While much ado has rightfully been made of the COVID-19 public health disaster, we haven't seen a lot of long-term forward-looking analysis -- few prognosticators seem focused on skating to where the puck is going. Throughout COVID-19, I read a whole lot about the possibilities of investing in the vaccine (Moderna, Pfizer, Johnson & Johnson), ventilators (Resmed), and treatments (Gilead) -- but I didn't hear many cogent arguments focused around what are sure to be the longer-term public health implications of COVID-19.

A July 2020 study done in Frankfurt, Germany, of patients who had recovered from COVID-19 showed that 60% had ongoing heart problems after recovery, independent of their pre-existing conditions. This is startling data that has implications for the medical establishment -- and investors -- going forward.

A woman in scrubs puts on a surgical mask.

Image source: Getty Images.

Do we even know the true extent of COVID-19?

While we know that more than 500,000 people in the U.S. have died of COVID-19 to date, and The New York Times estimates 30 million have been infected, an MIT article posits that the actual number of infected is much higher than reported. The theory is that a large number of cases -- many on college campuses -- went unreported because of mild symptoms, but nonetheless contributed to community spread. This, too, has ongoing implications for public health.

As it progresses, COVID-19 often infects the lungs; this keeps oxygen from being pumped through the body effectively and can seriously affect the patient's blood flow, which in turn strains the heart. This may be especially worrisome in the U.S., a country stricken by high levels of diabetes.

According to the CDC, 34 million Americans (roughly 10%) have diabetes, and 88 million (over 25%) have prediabetes. The CDC also says that people with type 2 diabetes are at higher risk of severe symptoms of COVID-19. One study found that patients with type 2 diabetes were three to four times more likely to be hospitalized and experience extreme COVID-19 symptoms.

When we look at these statistics -- the unknown number of actual infections, probably much higher than reported; the number of Americans with diabetes and the extended hospitalization many who get COVID-19 require; and the German data on ongoing symptoms -- we can conclude that America's hospitals may well be seeing more heart surgeries. 

Abiomed to the rescue

Medical device maker Abiomed (ABMD) has long been doing the most innovative work in this space. The company's Impella device, introduced in 2020, has groundbreaking implications for the treatment of heart failure. A Japanese study done in 2020 looked at 800 patients across 109 hospitals and found that those patients who received treatment with an Impella device saw a 77% survival rate 30 days post-surgery -- far higher than the historical average 50% survival rate for cardiogenic shock. 

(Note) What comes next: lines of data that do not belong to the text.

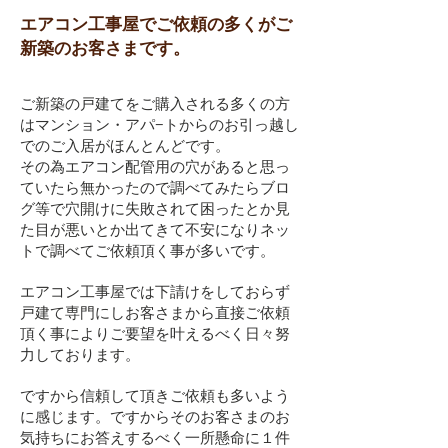
エアコン工事屋でご依頼の多くがご
新築のお客さまです。
ご新築の戸建てをご購入される多くの方
はマンション・アパ−トからのお引っ越し
でのご入居がほんとんどです。
その為エアコン配管用の穴があると思っ
ていたら無かったので調べてみたらブロ
グ等で穴開けに失敗されて困ったとか見
た目が悪いとか出てきて不安になりネッ
トで調べてご依頼頂く事が多いです。
エアコン工事屋では下請けをしておらず
戸建て専門にしお客さまから直接ご依頼
頂く事によりご要望を叶えるべく日々努
力しております。
ですから信頼して頂きご依頼も多いよう
に感じます。ですからそのお客さまのお
気持ちにお答えするべく一所懸命に１件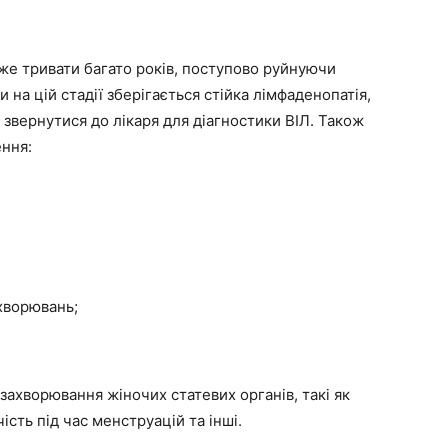
же тривати багато років, поступово руйнуючи
и на цій стадії зберігається стійка лімфаденопатія,
 звернутися до лікаря для діагностики ВІЛ. Також
ення:
хворювань;
і захворювання жіночих статевих органів, такі як
ість під час менструацій та інші.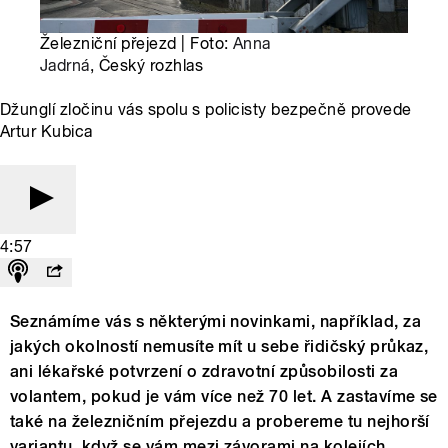
Železniční přejezd | Foto:
Anna
Jadrná
, Český rozhlas
Džunglí zločinu vás spolu s policisty bezpečně provede
Artur Kubica
4:57
Seznámíme vás s některými novinkami, například, za
jakých okolností nemusíte mít u sebe řidičský průkaz,
ani lékařské potvrzení o zdravotní způsobilosti za
volantem, pokud je vám více než 70 let. A zastavíme se
také na železničním přejezdu a probereme tu nejhorší
variantu, když se vám mezi závorami na kolejích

I fully expect that as Abiomed's research team continues to create even more innovative products that contribute to ever-higher survival rates, its financials will benefit, too. Better proven efficacy should mean increased reimbursement rates from Medicare, and there's also plenty of room to run in international markets, where the company has much less penetration so far compared with the U.S.

And it's nowhere near done innovating. The coolest part about the newest Impella 5.5 product, for example, is that it comes with an AI-assisted technology whose algorithms have "learned" from Abiomed patient data about how the Impella should help a heart recover.

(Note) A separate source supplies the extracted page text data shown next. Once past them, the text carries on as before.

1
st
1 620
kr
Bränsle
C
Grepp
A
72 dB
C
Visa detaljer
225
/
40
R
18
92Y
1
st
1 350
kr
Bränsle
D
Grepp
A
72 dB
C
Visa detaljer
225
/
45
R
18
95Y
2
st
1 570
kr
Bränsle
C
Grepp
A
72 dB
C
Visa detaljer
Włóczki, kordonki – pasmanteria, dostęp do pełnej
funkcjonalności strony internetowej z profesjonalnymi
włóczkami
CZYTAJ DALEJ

After the Impella is implanted for temporary healing purposes, this adaptive technology knows how to make the heart pump in order to give the patient the best chance for survival. That's American ingenuity at its best, and it's a great example of why I think this company has so much potential.

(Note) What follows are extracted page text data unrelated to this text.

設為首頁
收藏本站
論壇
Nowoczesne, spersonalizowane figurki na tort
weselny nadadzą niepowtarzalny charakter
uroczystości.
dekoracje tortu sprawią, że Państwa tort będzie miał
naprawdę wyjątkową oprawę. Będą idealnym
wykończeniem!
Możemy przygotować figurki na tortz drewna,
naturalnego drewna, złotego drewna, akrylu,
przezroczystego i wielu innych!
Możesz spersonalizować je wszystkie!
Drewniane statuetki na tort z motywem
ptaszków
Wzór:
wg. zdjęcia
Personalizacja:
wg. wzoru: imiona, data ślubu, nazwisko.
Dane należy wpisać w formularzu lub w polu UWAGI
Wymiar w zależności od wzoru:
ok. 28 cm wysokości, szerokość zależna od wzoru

Don't hold your breath for a lower price

I'll start by saying that I'm not a fan of looking at stocks on a strictly price-to-earnings (P/E) basis. Abiomed is a totally different company from, say, Chevron, and comparing their P/E ratios would be like comparing the maximum speed of a Ferrari to that of a Matchbox car. Context matters! That's why whenever I'm comparing stocks with different growth rates, I use the PEG ratio -- price-to-earnings-growth. This takes a company's growth into account as well as its earnings. 

While this seems intuitive, I've encountered many "portfolio managers" who totally ignore this nuance and would say that given the S&P 500's current average P/E of less than 40, Abiomed is pricey with a P/E of 68.

But when we factor in growth, the picture changes: Abiomed's PEG ratio is currently 1.32, which is lower than Amazon's (1.7), Medtronic's (14.3), and Apple's (14.4). The company is even cheap according to its own historical multiples: Its P/E averaged between 100 and 120 between 2016 and 2018. 

Given the number of likely new heart patients that COVID-19 infections seem likely to cause in the U.S., not to mention the supercharged international opportunity (international revenue is currently only 17% of the total) and the efficacy of its products, Abiomed stock looks to be worth much more than it's selling for. Interested healthcare investors may find this the right time to buy in.